§ **WORK TO BE COMPLETED**
Copy every line of the entries below with no changes, keeping each field name and value as it stands.
[Begin SUPPLIED RECORDS]
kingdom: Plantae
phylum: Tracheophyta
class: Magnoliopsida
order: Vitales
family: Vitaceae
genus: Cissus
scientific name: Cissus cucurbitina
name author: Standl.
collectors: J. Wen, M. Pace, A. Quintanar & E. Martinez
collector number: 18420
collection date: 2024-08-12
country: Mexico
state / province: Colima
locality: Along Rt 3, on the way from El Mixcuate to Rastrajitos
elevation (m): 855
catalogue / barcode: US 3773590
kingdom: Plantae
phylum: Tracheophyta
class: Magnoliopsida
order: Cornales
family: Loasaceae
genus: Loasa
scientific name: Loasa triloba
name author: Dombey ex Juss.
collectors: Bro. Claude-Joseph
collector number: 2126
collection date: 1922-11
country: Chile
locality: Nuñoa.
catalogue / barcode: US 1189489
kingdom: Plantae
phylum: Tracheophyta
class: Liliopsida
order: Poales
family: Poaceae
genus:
[End SUPPLIED RECORDS]
§ **WRITTEN SOLUTION**
kingdom: Plantae
phylum: Tracheophyta
class: Magnoliopsida
order: Vitales
family: Vitaceae
genus: Cissus
scientific name: Cissus cucurbitina
name author: Standl.
collectors: J. Wen, M. Pace, A. Quintanar & E. Martinez
collector number: 18420
collection date: 2024-08-12
country: Mexico
state / province: Colima
locality: Along Rt 3, on the way from El Mixcuate to Rastrajitos
elevation (m): 855
catalogue / barcode: US 3773590
kingdom: Plantae
phylum: Tracheophyta
class: Magnoliopsida
order: Cornales
family: Loasaceae
genus: Loasa
scientific name: Loasa triloba
name author: Dombey ex Juss.
collectors: Bro. Claude-Joseph
collector number: 2126
collection date: 1922-11
country: Chile
locality: Nuñoa.
catalogue / barcode: US 1189489
kingdom: Plantae
phylum: Tracheophyta
class: Liliopsida
order: Poales
family: Poaceae
genus:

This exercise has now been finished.